The European Organization for Rare Disorders (EURODIS) launched the campaign in 2008 to mark the last day of February as the International Rare Disease Day to raise the awareness and recognition of rare disease around the world. The theme of this year’s campaign is “Bridging Health and Social Care”. Seeing as the rare disease patients and their families often discontinue work or schooling during their search of related social support services, the focus of this year’s International Rare Disease Day is on the communication and connection of medical and social support service systems so as to help the patients and their families face the challenges they face on a daily basis.
Taiwan is the world’s fifth country to pass rare disease legislation and to safeguard rare disease patients by assisting them to obtain medication and subsidies
In order to strengthen the care for rare disease patients, in 2000, Taiwan passed the “Rare Disease and Orphan Drug Act” as the source of law that protects the basic medical rights of rare disease patients. At the same time, making Taiwan the fifth country in the world to pass the legislation for rare diseases. The content of the legislation combined rare disease prevention and control as well as orphan drugs, setting a precedent in the world that better meet the needs of rare disease patients. Since then, it has been amended four times, and besides assisting rare disease patients to successfully obtain the orphan drugs, special nutritional foods essential for the maintenance of life, and related medical subsidies, the Act also aims to prevent the occurrence of rare diseases, provide incentives and ensure the manufacture and research of orphan drugs and special nutritional foods. By January 2019, Taiwan government has announced 223 rare diseases, 105 rare disease drugs, 40 special nutritional foods for rare diseases, and received more than 15,500 reports of confirmed rare disease cases.

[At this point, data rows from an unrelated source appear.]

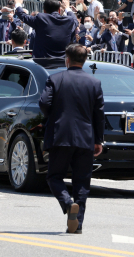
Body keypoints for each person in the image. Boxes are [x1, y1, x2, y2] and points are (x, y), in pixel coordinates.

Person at [39, 44, 104, 234]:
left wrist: (53, 115)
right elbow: (99, 114)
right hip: (85, 137)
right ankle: (78, 224)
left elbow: (44, 103)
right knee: (82, 182)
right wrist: (98, 139)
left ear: (66, 59)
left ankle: (68, 203)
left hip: (60, 135)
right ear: (85, 61)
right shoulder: (94, 83)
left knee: (53, 176)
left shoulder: (55, 79)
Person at [13, 0, 78, 59]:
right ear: (59, 10)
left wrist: (18, 4)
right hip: (63, 64)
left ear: (44, 11)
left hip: (42, 64)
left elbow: (23, 16)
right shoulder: (68, 21)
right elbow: (75, 20)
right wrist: (67, 8)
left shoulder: (41, 19)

A great policy includes prevention and care
In order to enhance the care for rare disease patients, the Health Promotion Administration (HPA) initiated the “Program for Rare Disease Care Services” as of December 2017. After the open bid, the Administration commissioned 8 medical centers to jointly provide rare disease patients and families related disease information, psychological support, reproductive care, care consultation services, and outreach depending on patient needs. Furthermore, the program provides disease information and referral services to patients that include medical subsidies, special nutritional foods, emergency medication, domestic and international testing, household medical facilities for maintenance of life. The Administration integrates
all the necessary services and information by combining social welfare channels and related resources from civil organizations, to reduce the burden on rare disease families. By January 2019, the program has provided 5,028 people related services.
Moreover, the HPA provides medical subsidies that have been approved and reviewed by experts, up to 80% that is not covered by the National Health Insurance Act, including foreign and domestic diagnostic testing, rental of household medical facilities, treatment, and drugs. For low-income or middle-low-income households, the HPA provides full subsidies. Additionally, the special nutritional foods needed is fully subsidized by the Administration. A single contact window consultation hotline (Tel: 02-2545-9066) is available for the public, and a logistics center that coordinates the necessary special nutritional foods and emergency drugs to maintain the life support of patients. In 2018, the Administration has subsidized 2,914 people times.
Reach out to the rare disease patients and extend the spirit of rare disease care
Rare diseases are difficult to cure, that also involve a lifetime’s long journey of treatment and care. Join hands with the government to assist rare disease patients and their family, and let’s integrate medical and social resources as well as a support service system to form a warm, loving care network that supports and provides timely assistance to the rare disease patients and families in their battle against rare diseases.